Consul General of the United States in Bermuda
- In office 1989–1992
- Preceded by: James L. Medas
- Succeeded by: Robert Farmer

Personal details
- Born: April 21, 1927 West Virginia
- Died: March 15, 2012 (aged 84) San Francisco, California
- Party: Republican
- Spouse: Sheila Kellogg (1956–1995)

= Eb Gaines =

American diplomat

Ludwell Ebersole "Eb" Gaines Jr. (April 21, 1927 – March 15, 2012) was an American businessman and diplomat. Gaines was appointed the consul general to Bermuda by U.S. President George H. W. Bush in 1989. He served as the head of the American consulate in Hamilton, Bermuda, from 1989 until 1992.

==Biography==

===Early life===
Gaines was born in Charleston, West Virginia, on April 21, 1927. He graduated from the Lawrenceville School, a private boarding school in Lawrenceville, New Jersey. He served on board the LST 636 in the United States Navy from 1944 to 1946 during World War II. Gaines received a bachelor's degree from Princeton University in 1951. He married his wife, the former Sheila Kellogg, who was from Libertyville, Illinois, in 1956. The family raised their four children around the United States, including New Jersey, Connecticut, Ohio, Illinois and the city of Ketchum, Idaho.

===Business career===
Gaines spent most of his career working in private sector. He held executive positions in the Plax Corporation, the Continental Can Company, and the American Arbitration Association. His resume included positions in American Arbitration Association from 1951 to 1953; the Chicago district manager for the Plax Corporation from 1953 to 1960; a metal sales manager for the Continental Can Company from 1960 to 1967; marketing manager for Nationwide Papers from 1967 to 1969; and the executive vice president and director for Diversa-Graphics from 1969 until 1972.

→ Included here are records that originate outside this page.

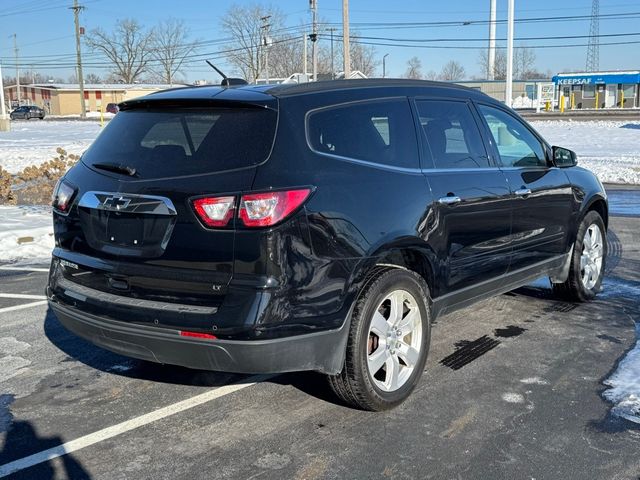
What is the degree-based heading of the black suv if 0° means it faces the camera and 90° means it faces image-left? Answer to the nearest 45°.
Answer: approximately 225°
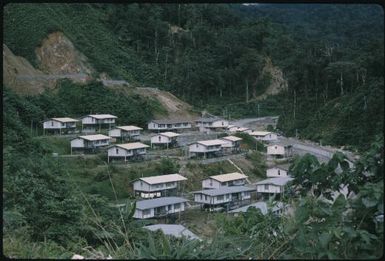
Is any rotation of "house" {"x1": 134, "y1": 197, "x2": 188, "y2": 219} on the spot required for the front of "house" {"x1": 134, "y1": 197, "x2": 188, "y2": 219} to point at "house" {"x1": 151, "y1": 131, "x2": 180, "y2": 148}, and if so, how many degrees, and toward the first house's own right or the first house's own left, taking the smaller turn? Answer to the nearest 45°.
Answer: approximately 135° to the first house's own left

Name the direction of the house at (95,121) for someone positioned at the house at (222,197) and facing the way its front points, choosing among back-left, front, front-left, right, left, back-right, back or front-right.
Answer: back

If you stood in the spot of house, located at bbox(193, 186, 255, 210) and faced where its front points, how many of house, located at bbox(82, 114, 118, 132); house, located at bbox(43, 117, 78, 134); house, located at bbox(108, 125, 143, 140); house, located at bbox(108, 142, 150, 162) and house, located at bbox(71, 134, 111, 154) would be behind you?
5

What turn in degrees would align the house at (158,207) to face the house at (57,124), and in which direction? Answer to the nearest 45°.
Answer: approximately 180°

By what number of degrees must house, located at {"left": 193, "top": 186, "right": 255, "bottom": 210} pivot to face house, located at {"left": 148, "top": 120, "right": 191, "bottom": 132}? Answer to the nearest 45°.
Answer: approximately 135° to its left

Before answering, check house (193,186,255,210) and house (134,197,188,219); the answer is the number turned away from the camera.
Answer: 0

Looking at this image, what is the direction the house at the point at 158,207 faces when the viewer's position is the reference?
facing the viewer and to the right of the viewer

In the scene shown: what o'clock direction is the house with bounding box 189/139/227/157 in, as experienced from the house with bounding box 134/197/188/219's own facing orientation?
the house with bounding box 189/139/227/157 is roughly at 8 o'clock from the house with bounding box 134/197/188/219.

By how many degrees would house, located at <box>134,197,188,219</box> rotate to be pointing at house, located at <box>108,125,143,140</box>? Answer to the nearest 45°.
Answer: approximately 135° to its left

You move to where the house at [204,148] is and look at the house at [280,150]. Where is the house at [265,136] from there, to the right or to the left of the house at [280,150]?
left

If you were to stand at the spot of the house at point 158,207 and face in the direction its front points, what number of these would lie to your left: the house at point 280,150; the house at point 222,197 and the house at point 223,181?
3

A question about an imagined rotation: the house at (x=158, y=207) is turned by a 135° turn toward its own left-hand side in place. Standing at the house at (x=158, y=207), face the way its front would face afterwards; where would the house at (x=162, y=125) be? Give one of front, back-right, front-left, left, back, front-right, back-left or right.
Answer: front

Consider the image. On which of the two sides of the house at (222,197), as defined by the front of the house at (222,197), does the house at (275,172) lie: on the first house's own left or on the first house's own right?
on the first house's own left
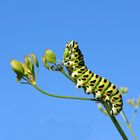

===Overseas Private Investment Corporation===
President Ronald Reagan appointed Gaines as the executive vice president of Overseas Private Investment Corporation in 1981.

===U.S. Consul General to Bermuda===
Gaines was appointed as Consul General to Bermuda by President George H. W. Bush in 1989. During his tenure, Gaines helped to organize the two bilateral American–British summits on Bermuda in 1990 and 1991 where President Bush held talks with Prime Minister Margaret Thatcher and her successor, Prime Minister John Major. Bermuda was an important strategic location for the United States during the 20th Century. Gaines' term as Consul General coincided with the end of the Cold War between the United States and the Soviet Union. The United States had a military presence on Bermuda for fifty years at the time. However, when the Soviet Union weakened and removed their ballistic missiles from the Atlantic, Bermuda lost its strategic importance. The American, Bermudan, and British governments began negotiations into the future of American troops on the Bermuda under Gaines. The U.S. military finally closed its bases, including the Naval Air Station Bermuda Annex, on Bermuda in 1995.

Former Premier of Bermuda John Swan credited Gaines for strengthening relations between Bermuda and the U.S. federal government, "Eb Gaines and his wife, Sheila, arrived in Bermuda during my tenure as Premier and immediately sought to enhance and foster the relationship between Bermuda and the United States.... Thus began a series of visits by high-ranking members of the Cabinet, members of Congress and other dignitaries. This strengthened relationship played a major role in the facility of the tax convention between Bermuda and the United States which has served us well with our insurance and reinsurance business." Gaines left office in 1992.

Eb Gaines died in San Francisco, California, on March 15, 2012, at the age of 84. He was survived by his four children—Eb III, Leith, Kellogg and Audrey—and three grandchildren, Riley, Simmons and Kellogg Jr. His wife, Sheila Gaines, died in November 1995.